I thought I would have more time to think about it, take some night and weekend courses toward nursing. I didn’t think another buyout offer would come so soon. Then, in late June, the Courant offered a lucrative buyout, the second one since March.

Wow! Tracy Gordon Fox Leaves Journalism. There's an unlikely headline. But, living out here in Chicago, where not one, but two great newspapers are suffering from the machinations of real estate magnate Sam Zell and convicted felon Conrad Black, who can blame you? Chicago: on the verge of becoming a no-newspaper town. Who'd have believed that? Good luck, tg!
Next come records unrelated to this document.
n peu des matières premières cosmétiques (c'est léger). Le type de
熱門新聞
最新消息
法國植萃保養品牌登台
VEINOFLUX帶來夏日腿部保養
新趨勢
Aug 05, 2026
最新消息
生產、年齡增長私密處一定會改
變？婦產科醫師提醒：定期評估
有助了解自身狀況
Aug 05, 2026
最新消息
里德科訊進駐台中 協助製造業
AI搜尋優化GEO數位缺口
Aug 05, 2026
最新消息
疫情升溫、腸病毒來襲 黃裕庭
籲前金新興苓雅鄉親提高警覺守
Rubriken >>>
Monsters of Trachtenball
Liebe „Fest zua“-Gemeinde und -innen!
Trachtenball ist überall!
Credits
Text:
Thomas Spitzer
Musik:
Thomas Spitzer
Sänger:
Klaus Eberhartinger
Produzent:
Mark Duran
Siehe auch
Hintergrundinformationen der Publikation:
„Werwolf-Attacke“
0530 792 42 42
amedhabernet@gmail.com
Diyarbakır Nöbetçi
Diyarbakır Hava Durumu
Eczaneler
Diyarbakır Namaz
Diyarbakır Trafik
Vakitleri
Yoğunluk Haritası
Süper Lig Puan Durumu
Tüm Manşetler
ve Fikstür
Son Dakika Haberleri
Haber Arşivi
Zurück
Posted by Andrew Harris on Tue 26 Aug 2008 at 04:07 PM
I'm going to be 50 this year and I also decided to go back to school and become a nurse. Similar to you, it was a disease (my husband was diagnosed with cancer in 1991) that made me choose a new career. I just finished my junior year in a bachelor nursing program. I didn't imagine how hard the program would be, especially when there is still a family who was used to have the mom home all the time. I enjoy learning and I'm looking forward to being a nurse.
All the best to you
Madeleine Cudina
Posted by Madeleine Cudina on Wed 20 May 2009 at 04:42 PM
I have been a nurse for 45 years and can tell you that it is a wonderful way to not only touch others' lives but develop your own as well. I was also a nursing professor and watched people evolve into nurses. That's the thing about nursing careers: there are so many specialties that can accomodate your life stages. Good luck Tracy! If I can be of any help, don't hesitate to email me.
Posted by Toni Ross on Fri 22 May 2009 at 11:44 PM
Tracy,
I just read your article in the New York Times 5/17/09 about becoming a nurse. I'm a former magazine editor and writer who became a stockbroker, then a financial marketing writer for banks and mutual funds, then a psychic Tarot card reader.
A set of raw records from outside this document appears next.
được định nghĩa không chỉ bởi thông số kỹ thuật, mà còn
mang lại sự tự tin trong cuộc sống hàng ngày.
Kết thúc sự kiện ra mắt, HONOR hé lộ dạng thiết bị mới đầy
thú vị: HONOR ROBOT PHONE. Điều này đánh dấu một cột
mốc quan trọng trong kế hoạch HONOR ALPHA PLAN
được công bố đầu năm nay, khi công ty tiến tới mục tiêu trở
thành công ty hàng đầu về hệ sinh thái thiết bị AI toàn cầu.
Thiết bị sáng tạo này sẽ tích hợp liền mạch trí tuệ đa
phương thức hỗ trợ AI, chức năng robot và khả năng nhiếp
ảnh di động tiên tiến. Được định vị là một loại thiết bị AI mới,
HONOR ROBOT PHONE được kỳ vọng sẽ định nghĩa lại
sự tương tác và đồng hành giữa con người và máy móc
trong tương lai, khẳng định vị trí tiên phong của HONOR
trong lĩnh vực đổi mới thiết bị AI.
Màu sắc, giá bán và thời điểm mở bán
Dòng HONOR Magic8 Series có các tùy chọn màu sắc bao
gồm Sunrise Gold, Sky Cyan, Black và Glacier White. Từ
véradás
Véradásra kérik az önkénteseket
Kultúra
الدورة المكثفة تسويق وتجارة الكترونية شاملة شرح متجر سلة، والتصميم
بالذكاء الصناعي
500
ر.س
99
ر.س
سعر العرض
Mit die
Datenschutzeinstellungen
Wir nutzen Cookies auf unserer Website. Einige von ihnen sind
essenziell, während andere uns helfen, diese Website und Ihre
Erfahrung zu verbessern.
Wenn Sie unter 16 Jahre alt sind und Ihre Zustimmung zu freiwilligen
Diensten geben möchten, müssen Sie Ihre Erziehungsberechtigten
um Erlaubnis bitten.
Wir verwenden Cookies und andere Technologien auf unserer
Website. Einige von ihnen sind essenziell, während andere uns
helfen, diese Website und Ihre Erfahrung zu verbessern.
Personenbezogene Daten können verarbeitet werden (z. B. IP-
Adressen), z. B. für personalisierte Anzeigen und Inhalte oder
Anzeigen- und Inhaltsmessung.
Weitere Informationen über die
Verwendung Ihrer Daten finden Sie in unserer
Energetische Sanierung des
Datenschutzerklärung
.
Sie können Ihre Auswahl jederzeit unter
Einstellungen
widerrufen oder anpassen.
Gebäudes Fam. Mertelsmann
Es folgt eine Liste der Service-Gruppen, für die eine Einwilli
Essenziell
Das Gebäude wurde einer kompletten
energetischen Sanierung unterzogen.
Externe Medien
So I am writing to tell you that I have some predictions about your future. Once a writer, always a writer. Once you become a nurse, profound new topics will occur to you. When I was a stockbroker, I started writing a Q&A financial column in a local newspaper. I thought I was giving up my writing career to be more practical about earning a living, but instead I acquired a wonderful new area of expertise!
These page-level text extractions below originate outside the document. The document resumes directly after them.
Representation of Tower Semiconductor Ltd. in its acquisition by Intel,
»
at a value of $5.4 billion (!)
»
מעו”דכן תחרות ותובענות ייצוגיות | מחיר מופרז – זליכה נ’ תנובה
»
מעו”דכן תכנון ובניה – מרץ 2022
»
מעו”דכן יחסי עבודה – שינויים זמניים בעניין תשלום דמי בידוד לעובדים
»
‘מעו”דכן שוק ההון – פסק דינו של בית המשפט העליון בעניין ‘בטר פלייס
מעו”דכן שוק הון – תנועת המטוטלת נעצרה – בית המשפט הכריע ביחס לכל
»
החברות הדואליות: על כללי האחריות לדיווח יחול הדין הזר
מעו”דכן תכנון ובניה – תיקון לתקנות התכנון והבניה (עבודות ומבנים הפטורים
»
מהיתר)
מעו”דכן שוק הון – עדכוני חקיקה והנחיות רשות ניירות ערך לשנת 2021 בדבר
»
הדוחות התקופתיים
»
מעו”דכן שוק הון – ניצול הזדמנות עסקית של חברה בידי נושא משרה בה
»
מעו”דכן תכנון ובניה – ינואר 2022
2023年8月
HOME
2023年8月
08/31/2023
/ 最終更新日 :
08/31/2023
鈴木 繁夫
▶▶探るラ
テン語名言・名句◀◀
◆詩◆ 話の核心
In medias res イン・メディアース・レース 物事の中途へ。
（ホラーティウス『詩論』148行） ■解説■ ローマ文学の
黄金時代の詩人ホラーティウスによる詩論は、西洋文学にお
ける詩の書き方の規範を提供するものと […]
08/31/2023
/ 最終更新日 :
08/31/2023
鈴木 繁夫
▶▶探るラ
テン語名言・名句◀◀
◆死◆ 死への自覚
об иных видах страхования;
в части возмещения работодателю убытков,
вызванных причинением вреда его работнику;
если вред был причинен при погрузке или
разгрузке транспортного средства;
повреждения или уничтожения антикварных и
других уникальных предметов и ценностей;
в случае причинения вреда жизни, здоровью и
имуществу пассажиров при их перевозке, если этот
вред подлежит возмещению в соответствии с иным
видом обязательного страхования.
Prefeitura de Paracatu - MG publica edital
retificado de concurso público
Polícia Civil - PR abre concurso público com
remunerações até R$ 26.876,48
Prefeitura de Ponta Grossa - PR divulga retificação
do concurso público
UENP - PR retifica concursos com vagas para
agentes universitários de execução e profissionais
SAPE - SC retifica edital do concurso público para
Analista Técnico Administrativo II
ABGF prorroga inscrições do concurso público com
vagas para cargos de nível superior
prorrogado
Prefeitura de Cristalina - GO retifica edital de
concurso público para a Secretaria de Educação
Later I gave up trying to pretend that I was normal, and became the psychic I always was. My first job giving readings was in a local restaurant. Before long, I was madly taking notes on the most amazing experiences that were taking place at my table, and working on a memoir. It isn't published yet, still writing, but the title is "Tales of the Tarot."
So here I sit on Memorial Day, knowing that YOU will be the author of books based on your nursing expertise. This isn't as profound a life shift as you think it is. You're just going to have wonderful new things to write about, and will do even more good in the world.